Building on Strengths
Established and emerging U.S. super-regions include Seattle, Minneapolis-St. Paul, N.C.'s Research Triangle Park, Louisville-Lexington, Orlando-Tampa, Cleveland-Youngstown-Akron-Canton, and New Orleans-Baton Rouge.

Brookings Institution and its Metropolitan Policy Program are working with leaders in some areas, such as Kentucky and Puget Sound/Seattle, to develop "metropolitan business plans." Each plan will outline a strategy for addressing each area's unique economic challenges, including improving or linking key clusters, upgrading work force skills, investing in infrastructure, and commercializing new technologies.

For example, Lexington and Louisville in Kentucky are working with Brookings to forge an economic partnership that builds on their combined strengths. The final assessment will include identifying economic strengths as well as weaknesses, infrastructure needs, labor capabilities, and supply-chain performance.

"Both cities have strong healthcare industries," says Jim Gray, mayor of Lexington. "Both are significantly influenced by the automotive industry. When we consider the full fabric of the opportunity, it is agreed that advanced manufacturing is what we should consider first."

New or enhanced transportation infrastructure will also be required for Lexington-Louisville to become an effective super-region. This might include passenger rail systems that could be built along existing railroads or interstate highway corridors, and even connect northern Kentucky and Cincinnati to Louisville-Lexington.

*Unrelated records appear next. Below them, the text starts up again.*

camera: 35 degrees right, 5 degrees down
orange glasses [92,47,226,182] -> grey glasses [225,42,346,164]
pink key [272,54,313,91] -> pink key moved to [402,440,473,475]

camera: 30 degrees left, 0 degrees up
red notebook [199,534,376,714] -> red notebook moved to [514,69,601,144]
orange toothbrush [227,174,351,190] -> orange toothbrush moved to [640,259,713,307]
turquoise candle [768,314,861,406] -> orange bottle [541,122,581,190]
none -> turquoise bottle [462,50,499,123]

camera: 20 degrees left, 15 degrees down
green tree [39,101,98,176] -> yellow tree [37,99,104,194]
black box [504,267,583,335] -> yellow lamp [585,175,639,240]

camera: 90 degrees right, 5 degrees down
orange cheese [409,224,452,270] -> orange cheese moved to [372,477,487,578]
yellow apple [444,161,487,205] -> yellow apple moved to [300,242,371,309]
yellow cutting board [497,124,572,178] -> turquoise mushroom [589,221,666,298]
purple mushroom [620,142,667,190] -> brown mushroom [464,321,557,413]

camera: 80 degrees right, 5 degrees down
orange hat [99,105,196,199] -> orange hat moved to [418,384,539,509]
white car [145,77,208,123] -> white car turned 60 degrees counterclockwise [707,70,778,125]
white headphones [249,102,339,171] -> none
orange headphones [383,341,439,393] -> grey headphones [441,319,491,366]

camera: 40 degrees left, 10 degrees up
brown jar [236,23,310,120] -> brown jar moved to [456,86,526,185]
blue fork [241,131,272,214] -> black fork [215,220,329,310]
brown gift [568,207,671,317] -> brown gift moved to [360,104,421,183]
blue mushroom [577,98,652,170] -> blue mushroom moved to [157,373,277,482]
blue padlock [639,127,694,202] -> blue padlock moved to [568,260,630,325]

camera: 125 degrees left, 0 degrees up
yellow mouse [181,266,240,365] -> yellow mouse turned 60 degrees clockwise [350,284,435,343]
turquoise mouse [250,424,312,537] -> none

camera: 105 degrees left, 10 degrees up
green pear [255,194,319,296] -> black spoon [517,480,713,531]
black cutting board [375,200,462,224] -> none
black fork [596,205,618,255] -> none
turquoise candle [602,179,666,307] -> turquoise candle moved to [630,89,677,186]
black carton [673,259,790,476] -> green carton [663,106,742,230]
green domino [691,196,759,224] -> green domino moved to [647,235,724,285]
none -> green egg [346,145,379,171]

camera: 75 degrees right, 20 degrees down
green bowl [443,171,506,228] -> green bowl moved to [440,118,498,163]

The shared strength in Cleveland- Youngstown-Akron- Canton is also a well-established manufacturing base. This emerging super-region has been busy mapping out a course of action that will best utilize the assets of this 16-county, 4.1-million resident, $170-billion economy. A regional prosperity initiative called Advance Northeast Ohio, founded in 2007, has established strategic economic priorities to create a globally competitive region. Part of this plan includes shifting its traditional manufacturing base toward global health and green energy. For example, the region's "advanced energy industry cluster" includes more than 400 organizations involved in energy R&D, manufacturing, testing, and education and training.

The biggest issue, in the eye of Hudson, Ohio, Mayor Bill Currin, is reducing the cost of local government. "The cost of local government in Northeast Ohio is [among] the highest in the country and hurts local economic development," Currin says. "There are more than 3,800 taxing agencies in the state of Ohio. Counties are replicating services. We feel that the $20 billion we spend on local municipalities is unsustainable. We are finding ways to collaborate, and are confident we can reduce the cost of local government by at least 10-15 percent, which will make the cost of doing business here more attractive."